> **TEXTE À ÉTUDIER**
★ ★ ★

Par Jacques Attali, écrivain

Article paru dans l'Express du 28/06/2004

 

Ceux qui, dans le christianisme ou l'islam, n'acceptent pas la dette à l'égard du judaïsme cherchent à le détruire. Chacun a fait, au moins une fois dans sa vie, l'expérience pénible de voir quelqu'un qui lui devait de la reconnaissance prendre le premier prétexte venu pour se fâcher, au moins pour se prouver à lui-même que l'autre n'est pour rien dans sa réussite. Cette ingratitude, fort humaine, est à mon sens à l'origine de l'antisémitisme et explique sa résurgence "alarmante", comme vient de le dire le secrétaire général des Nations unies, Kofi Annan, ajoutant que "cette fois, le monde n'a pas le droit de garder le silence" et concluant que la recherche "d'une solution juste pour les Palestiniens n'empêche pas de devoir fermement désavouer tous ceux qui utilisent cette cause pour inciter à la haine contre les juifs, que ce soit en Israël ou ailleurs".

★ ★ ★

> **EXTRAIT DE DONNÉES**

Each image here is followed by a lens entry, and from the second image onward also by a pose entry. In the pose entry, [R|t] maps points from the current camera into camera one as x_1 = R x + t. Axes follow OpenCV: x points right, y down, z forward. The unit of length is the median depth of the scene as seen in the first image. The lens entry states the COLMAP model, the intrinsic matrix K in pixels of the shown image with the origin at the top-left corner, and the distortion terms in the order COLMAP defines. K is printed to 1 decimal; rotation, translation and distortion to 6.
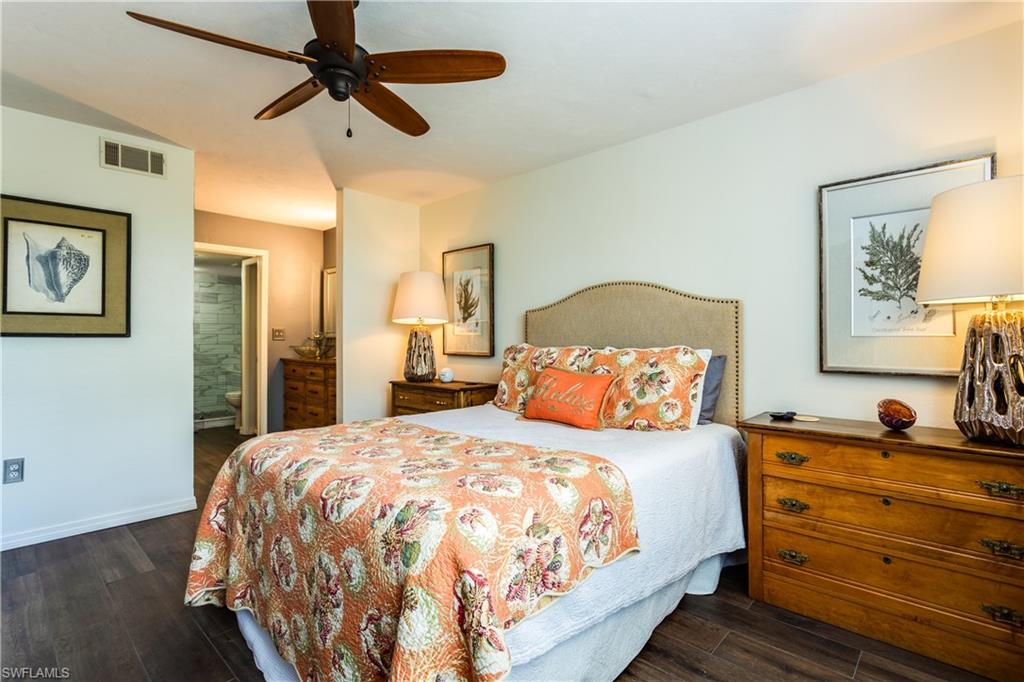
lens RADIAL K [[485.1, 0, 507.8], [0, 485.1, 335.9], [0, 0, 1]] dist [-0.002765, 0.003755]
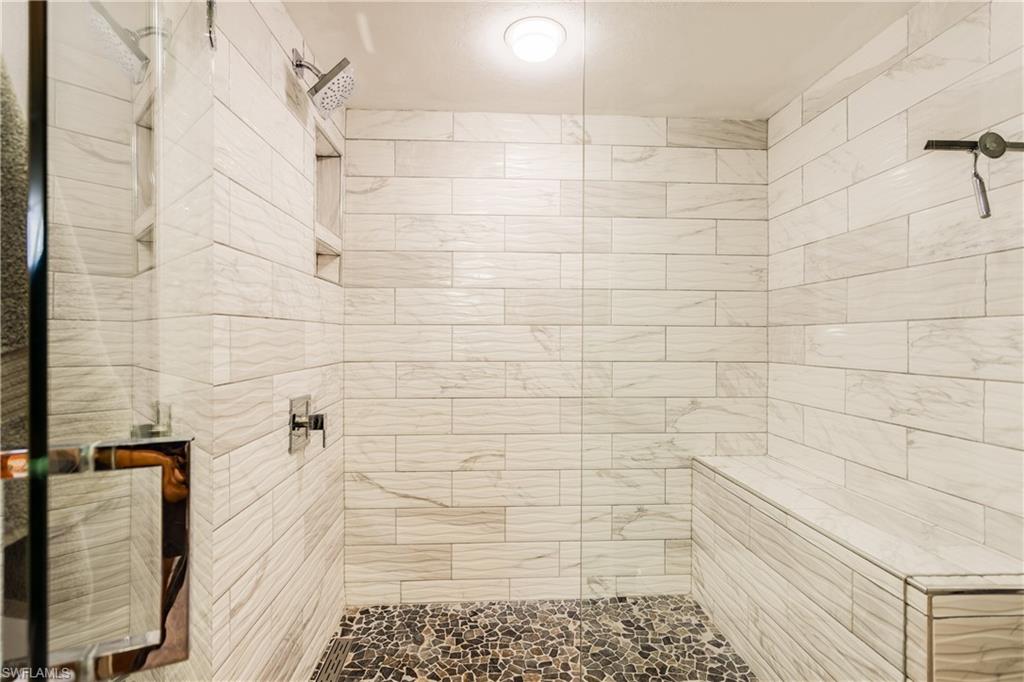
lens RADIAL K [[485.1, 0, 512.2], [0, 485.1, 338.3], [0, 0, 1]] dist [-0.002765, 0.003755]
pose [[0.724055, 0.005789, -0.689718, -0.476812], [0.000783, 0.999957, 0.009216, 0.001031], [0.689742, -0.007213, 0.724019, 0.746842]]
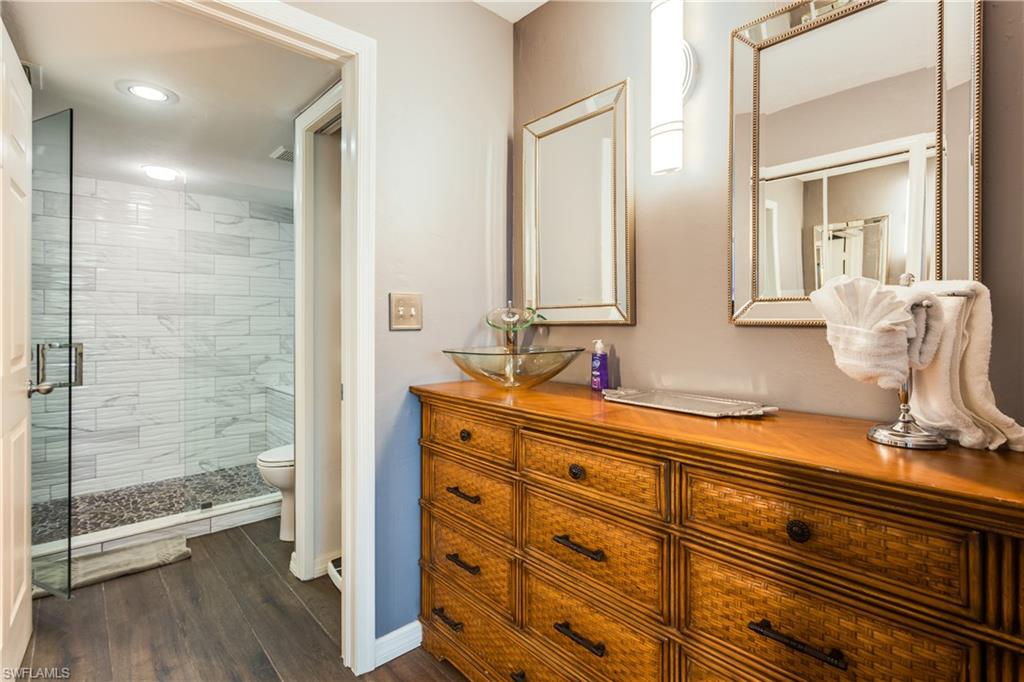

★ ★ ★

> **PROBLÈMES À RÉSOUDRE**
a. Les affirmations suivantes concordent-elles avec l'article sur l'antisémitisme ? Pour chacune, répondez par oui ou non en citant les mots décisifs de l'article.
(i) Selon l'auteur, l'ingratitude est à l'origine de l'antisémitisme.
(ii) Kofi Annan a qualifié la résurgence de l'antisémitisme de « préoccupante ».
(iii) L'article a paru dans l'Express en 2004.
b. Dans l'article sur l'antisémitisme, quelle fonction occupe Kofi Annan ?

> **LISTE DES SOLUTIONS**
a.
(i) Oui : « Cette ingratitude, fort humaine, est à mon sens à l'origine de l'antisémitisme ».
(ii) Non : « sa résurgence "alarmante", comme vient de le dire le secrétaire général des Nations unies, Kofi Annan ».
(iii) Oui : « Article paru dans l'Express du 28/06/2004 ».

b. Il est secrétaire général des Nations unies.